■ **KUTIPAN TEKS**:
-*-*-

Contoh lain adalah investasi kepada BUMN, yang dari sudut pandang APBN adalah pengeluaran, akan dicatat ke dalam pos pembiayaan. Bukan pos belanja, karena mengakibatkan hak Pemerintah di masa datang atas BUMN tersebut. Di sisi lain, pembagian keuntungan atau dividen dari BUMN dicatat dalam pendapatan negara, masuk ke dalam Penerimaan Negara Bukan Pajak (PNBP).   

Perkembangan pembiayaan selama kurun tahun 2010 – 2017 menunjukkan bahwa pengeluaran Investasi tercatat cukup besar, seperti kepada BUMN dan BLU. Sedangkan penerimaan kembali investasi, divestasi ataupun privatisasi masih relatif kecil. Jika hal ini dihubungkan dengan defisit anggaran, maka kebutuhan tambahan utang menjadi lebih besar. Keperluan pembiayaan utang (penerimaan) menjadi tak hanya untuk menutupi defisit, melainkan juga hal itu. Ditambah dengan pengeluaran pembiayaan lain seperti pemberian pinjaman (bukan bersifat investasi) kepada BUMN, Lembaga, Pemda, serta untuk penjaminan.


Dengan demikian, pembiayaan utang dalam APBN adalah tambahan utang baru akibat defisit anggaran ditambah pengeluaran pembiayaan lainnya. Tentu diperhitungkan pula jika ada penerimaan pembiayaan. Sebagaimana terlihat dalam gambar, tambahan utang menjadi lebih besar dibandingkan defisit. Ada pula faktor lain yang bisa menambahi posisi utang, atau menguranginya, yaitu perubahan kurs rupiah, karena sebagian cukup besar utang adalah berdenominasi valuta asing.  

Pemerintah sejauh ini masih merencanakan deficit yang cukup besar untuk tahun-tahun mendatang. Pada tahun 2019 hingga 2021 defisit ditargetkan sekitar 300 hingga 350 trilyun rupiah tiap tahun anggaran. Pemerintah menjelaskannya melalui Nota Keuangan dan APBN 2018 bahwa hal itu masih diperlukan karena dalam pokok-pokok kebijakan fiskal jangka menengah, Pemerintah masih akan menempuh kebijakan fiskal ekspansif. Kebijakan fiskal ekspansif tersebut untuk membiayai kegiatan produktif dalam rangka meningkatkan kapasitas produksi dan menjaga keseimbangan ekonomi makro.

Pemerintah memang berjanji akan berupaya mengendalikan besaran defisit dalam batas aman dan diupayakan cenderung menurun pada akhir tahun 2020. Maksudnya yang menurun terutama adalah rasio defisit atas PDB. Bagaimanapun, semua baru rencana dan ada besaran target terkait utang. Kejadian atau realisasinya bisa lebih baik, namun bisa pula lebih buruk. Gambar berikut disalin dari Keputusan Menteri Keuangan tentang Strategi Pengelolaan Utang Negara Jangka Menengah tahun 2018 – 2021.

-*-*-

■ **DATA ANALISIS**:
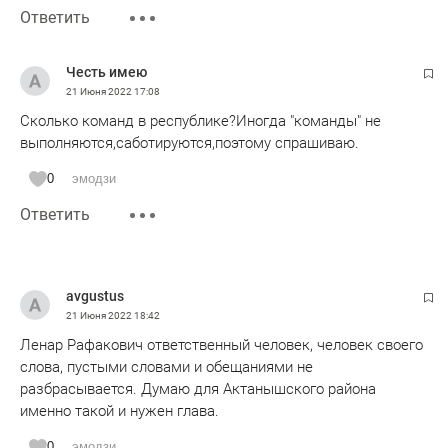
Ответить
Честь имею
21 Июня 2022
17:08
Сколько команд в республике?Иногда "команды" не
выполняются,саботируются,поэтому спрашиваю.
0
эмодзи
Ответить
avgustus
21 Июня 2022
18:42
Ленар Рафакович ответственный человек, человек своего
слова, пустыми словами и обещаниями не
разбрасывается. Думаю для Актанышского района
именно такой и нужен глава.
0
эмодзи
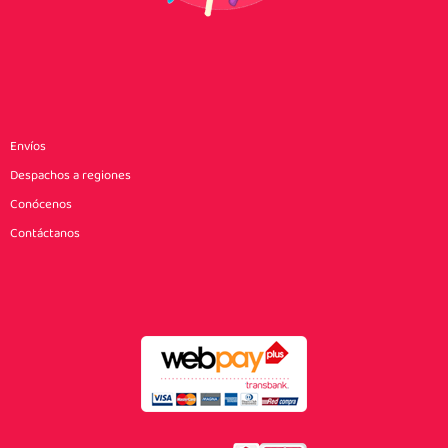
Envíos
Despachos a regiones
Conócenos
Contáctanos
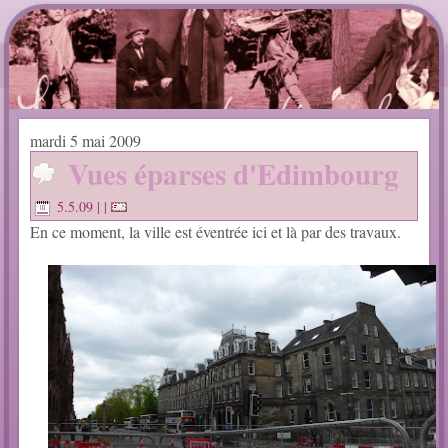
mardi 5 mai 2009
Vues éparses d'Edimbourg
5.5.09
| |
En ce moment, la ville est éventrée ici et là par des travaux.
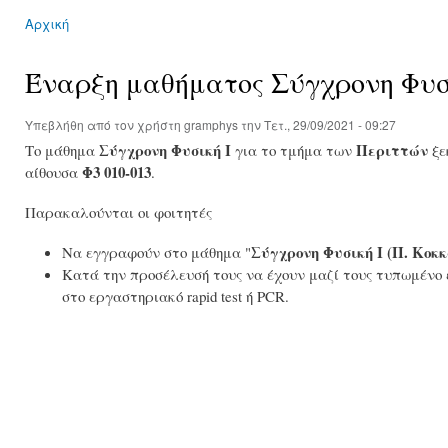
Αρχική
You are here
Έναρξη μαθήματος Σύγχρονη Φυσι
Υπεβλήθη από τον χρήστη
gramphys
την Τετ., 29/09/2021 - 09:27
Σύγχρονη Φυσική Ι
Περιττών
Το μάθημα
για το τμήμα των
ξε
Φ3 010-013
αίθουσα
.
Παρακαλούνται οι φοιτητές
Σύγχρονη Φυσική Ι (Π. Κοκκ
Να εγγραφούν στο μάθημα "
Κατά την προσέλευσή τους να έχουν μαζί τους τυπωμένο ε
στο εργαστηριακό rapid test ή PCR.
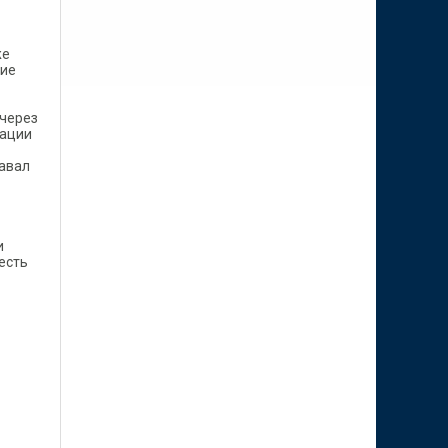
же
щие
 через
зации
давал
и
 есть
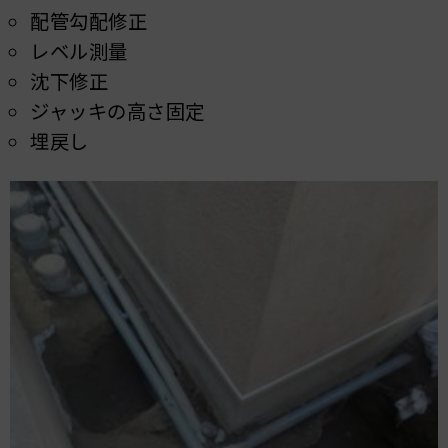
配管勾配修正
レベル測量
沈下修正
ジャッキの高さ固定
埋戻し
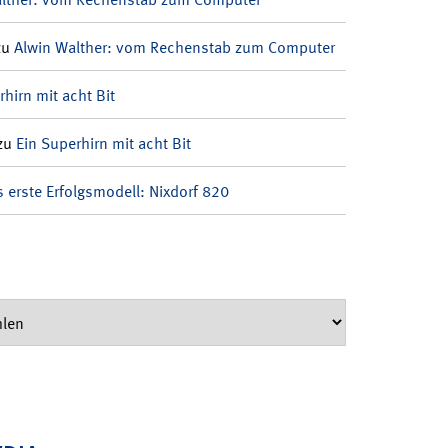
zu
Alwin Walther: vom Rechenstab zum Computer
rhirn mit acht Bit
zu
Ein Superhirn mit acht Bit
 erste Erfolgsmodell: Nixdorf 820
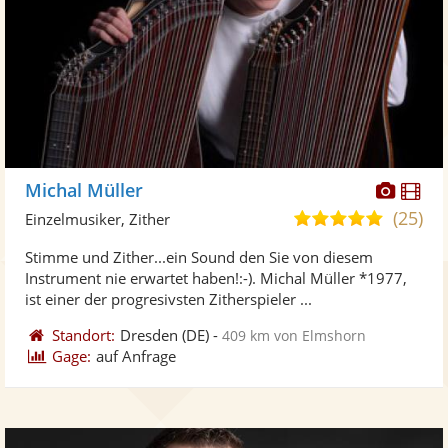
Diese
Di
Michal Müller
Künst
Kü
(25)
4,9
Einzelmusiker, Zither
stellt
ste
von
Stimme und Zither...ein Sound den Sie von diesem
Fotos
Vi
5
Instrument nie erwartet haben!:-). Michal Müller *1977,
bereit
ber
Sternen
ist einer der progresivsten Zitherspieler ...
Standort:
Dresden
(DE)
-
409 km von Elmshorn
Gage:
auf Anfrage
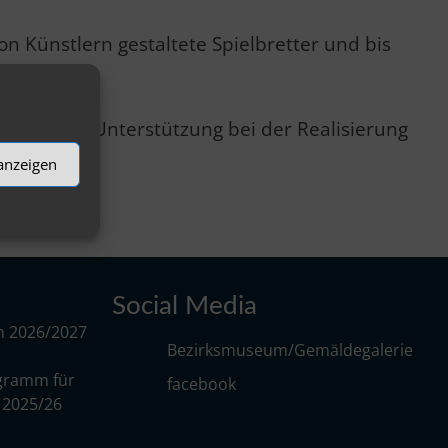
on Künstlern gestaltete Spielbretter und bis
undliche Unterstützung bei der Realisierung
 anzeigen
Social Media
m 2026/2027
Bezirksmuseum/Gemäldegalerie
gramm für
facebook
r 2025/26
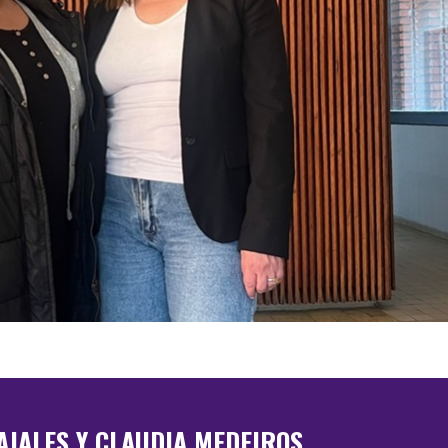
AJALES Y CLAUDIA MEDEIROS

-*-*-

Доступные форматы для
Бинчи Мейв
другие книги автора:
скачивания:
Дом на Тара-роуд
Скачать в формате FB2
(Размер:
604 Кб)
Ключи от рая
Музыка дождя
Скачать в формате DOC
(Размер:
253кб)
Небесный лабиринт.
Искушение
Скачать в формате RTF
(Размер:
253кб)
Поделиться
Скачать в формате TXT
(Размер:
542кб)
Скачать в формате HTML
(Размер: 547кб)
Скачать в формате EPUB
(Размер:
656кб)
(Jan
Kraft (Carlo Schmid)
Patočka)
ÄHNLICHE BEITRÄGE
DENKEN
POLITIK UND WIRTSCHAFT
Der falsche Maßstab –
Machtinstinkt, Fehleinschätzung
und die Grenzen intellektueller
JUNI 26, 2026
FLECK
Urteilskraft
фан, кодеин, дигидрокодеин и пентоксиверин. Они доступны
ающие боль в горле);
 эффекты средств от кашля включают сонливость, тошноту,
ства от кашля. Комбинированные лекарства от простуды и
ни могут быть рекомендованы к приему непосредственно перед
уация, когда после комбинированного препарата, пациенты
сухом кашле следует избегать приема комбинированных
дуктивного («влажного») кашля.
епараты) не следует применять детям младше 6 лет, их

-*-*-

■ **BUTIR TUGAS A**:
Menurut kutipan teks tentang pembiayaan APBN, berapa besaran defisit yang ditargetkan untuk tahun 2019 hingga 2021?
■ **BUTIR TUGAS B**:
Salin tanpa perubahan bagian kutipan teks tentang pembiayaan APBN yang dimulai pada "Dengan demikian, pembiayaan" dan berakhir pada "berdenominasi valuta asing.".

■ **RUANG JAWABAN A**:
Sekitar 300 hingga 350 trilyun rupiah tiap tahun anggaran.

■ **RUANG JAWABAN B**:
Dengan demikian, pembiayaan utang dalam APBN adalah tambahan utang baru akibat defisit anggaran ditambah pengeluaran pembiayaan lainnya. Tentu diperhitungkan pula jika ada penerimaan pembiayaan. Sebagaimana terlihat dalam gambar, tambahan utang menjadi lebih besar dibandingkan defisit. Ada pula faktor lain yang bisa menambahi posisi utang, atau menguranginya, yaitu perubahan kurs rupiah, karena sebagian cukup besar utang adalah berdenominasi valuta asing.